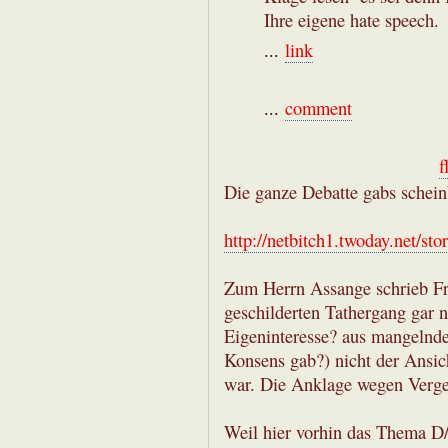
Ihre eigene hate speech.
...
link
...
comment
f
Die ganze Debatte gabs schein
http://netbitch1.twoday.net/st
Zum Herrn Assange schrieb Fr
geschilderten Tathergang gar ni
Eigeninteresse? aus mangelnde
Konsens gab?) nicht der Ansic
war. Die Anklage wegen Verge
Weil hier vorhin das Thema D/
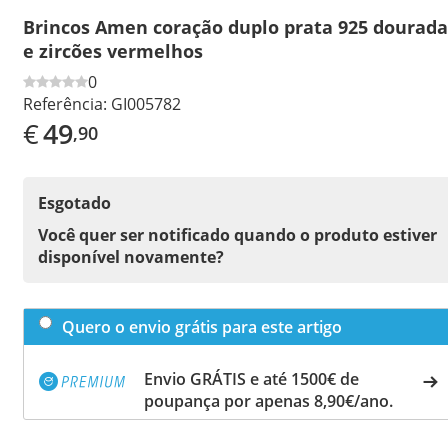
Brincos Amen coração duplo prata 925 dourada
e zircões vermelhos
0
Referência:
GI005782
€
49
,90
Esgotado
Você quer ser notificado quando o produto estiver
disponível novamente?
Quero o envio grátis para este artigo
Envio GRÁTIS e até 1500€ de
poupança por apenas 8,90€/ano.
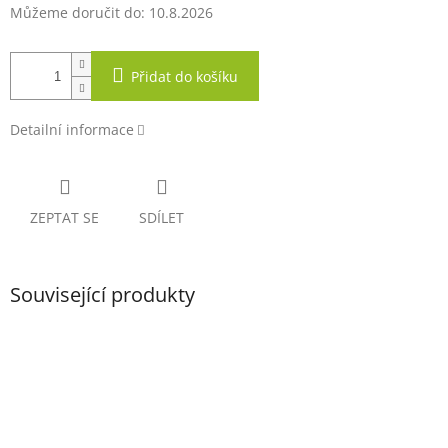
Můžeme doručit do:
10.8.2026
Přidat do košíku
Detailní informace
ZEPTAT SE
SDÍLET
Související produkty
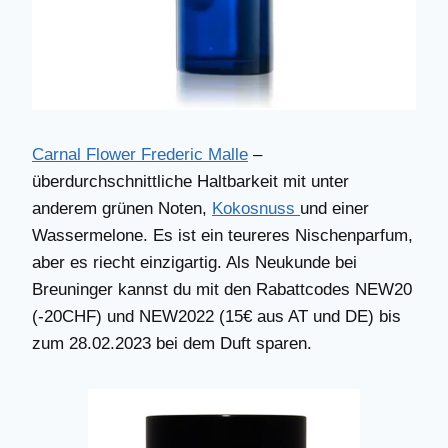
Carnal Flower Frederic Malle
–
überdurchschnittliche Haltbarkeit mit unter
anderem grünen Noten,
Kokosnuss
und einer
Wassermelone. Es ist ein teureres Nischenparfum,
aber es riecht einzigartig. Als Neukunde bei
Breuninger kannst du mit den Rabattcodes NEW20
(-20CHF) und NEW2022 (15€ aus AT und DE) bis
zum 28.02.2023 bei dem Duft sparen.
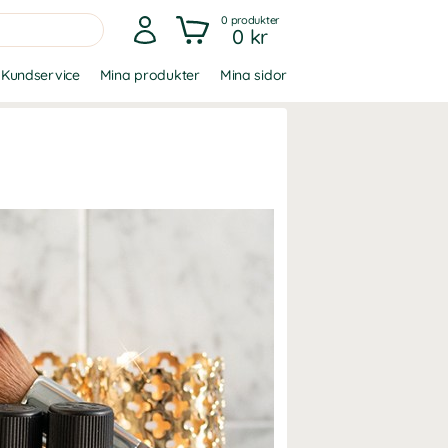
0
produkter
0 kr
Kundservice
Mina produkter
Mina sidor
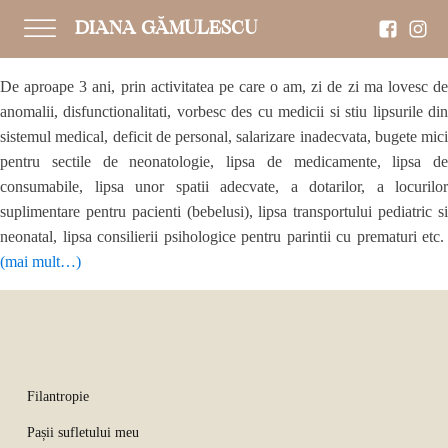
DIANA GĂMULESCU
De aproape 3 ani, prin activitatea pe care o am, zi de zi ma lovesc de
anomalii, disfunctionalitati, vorbesc des cu medicii si stiu lipsurile din
sistemul medical, deficit de personal, salarizare inadecvata, bugete mici
pentru sectile de neonatologie, lipsa de medicamente, lipsa de
consumabile, lipsa unor spatii adecvate, a dotarilor, a locurilor
suplimentare pentru pacienti (bebelusi), lipsa transportului pediatric si
neonatal, lipsa consilierii psihologice pentru parintii cu prematuri etc.
(mai mult…)
Filantropie
Pașii sufletului meu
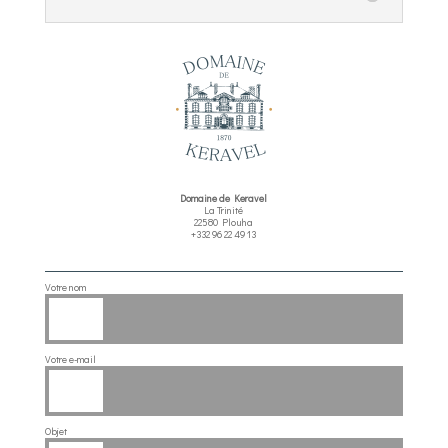
Domaine de Keravel
La Trinité
22580 Plouha
+332 96 22 49 13
Votre nom
Votre e-mail
Objet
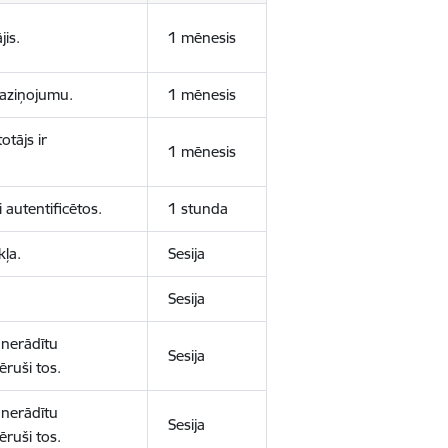
jis.
1 mēnesis
 paziņojumu.
1 mēnesis
otājs ir
1 mēnesis
 autentificētos.
1 stunda
kļa.
Sesija
Sesija
 nerādītu
Sesija
ēruši tos.
 nerādītu
Sesija
ēruši tos.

# # # #

— Brief —
Write every record out again exactly as written. Pictures don't belong in the copy.

— Written solution —
Ihre eigene hate speech.
...
link
...
comment
f
Die ganze Debatte gabs schein
http://netbitch1.twoday.net/st
Zum Herrn Assange schrieb Fr
geschilderten Tathergang gar ni
Eigeninteresse? aus mangelnde
Konsens gab?) nicht der Ansic
war. Die Anklage wegen Verge
Weil hier vorhin das Thema D/
Brincos Amen coração duplo prata 925 dourada
e zircões vermelhos
0
Referência:
GI005782
€
49
,90
Esgotado
Você quer ser notificado quando o produto estiver
disponível novamente?
Quero o envio grátis para este artigo
Envio GRÁTIS e até 1500€ de
poupança por apenas 8,90€/ano.
Můžeme doručit do:
10.8.2026
Přidat do košíku
Detailní informace
ZEPTAT SE
SDÍLET
Související produkty
Carnal Flower Frederic Malle
–
überdurchschnittliche Haltbarkeit mit unter
anderem grünen Noten,
Kokosnuss
und einer
Wassermelone. Es ist ein teureres Nischenparfum,
aber es riecht einzigartig. Als Neukunde bei
Breuninger kannst du mit den Rabattcodes NEW20
(-20CHF) und NEW2022 (15€ aus AT und DE) bis
zum 28.02.2023 bei dem Duft sparen.
0
produkter
0 kr
Kundservice
Mina produkter
Mina sidor
DIANA GĂMULESCU
De aproape 3 ani, prin activitatea pe care o am, zi de zi ma lovesc de
anomalii, disfunctionalitati, vorbesc des cu medicii si stiu lipsurile din
sistemul medical, deficit de personal, salarizare inadecvata, bugete mici
pentru sectile de neonatologie, lipsa de medicamente, lipsa de
consumabile, lipsa unor spatii adecvate, a dotarilor, a locurilor
suplimentare pentru pacienti (bebelusi), lipsa transportului pediatric si
neonatal, lipsa consilierii psihologice pentru parintii cu prematuri etc.
(mai mult…)
Filantropie
Pașii sufletului meu
Domaine de Keravel
La Trinité
22580 Plouha
+332 96 22 49 13
Votre nom
Votre e-mail
Objet
jis.
1 mēnesis
 paziņojumu.
1 mēnesis
otājs ir
1 mēnesis
 autentificētos.
1 stunda
kļa.
Sesija
Sesija
 nerādītu
Sesija
ēruši tos.
 nerādītu
Sesija
ēruši tos.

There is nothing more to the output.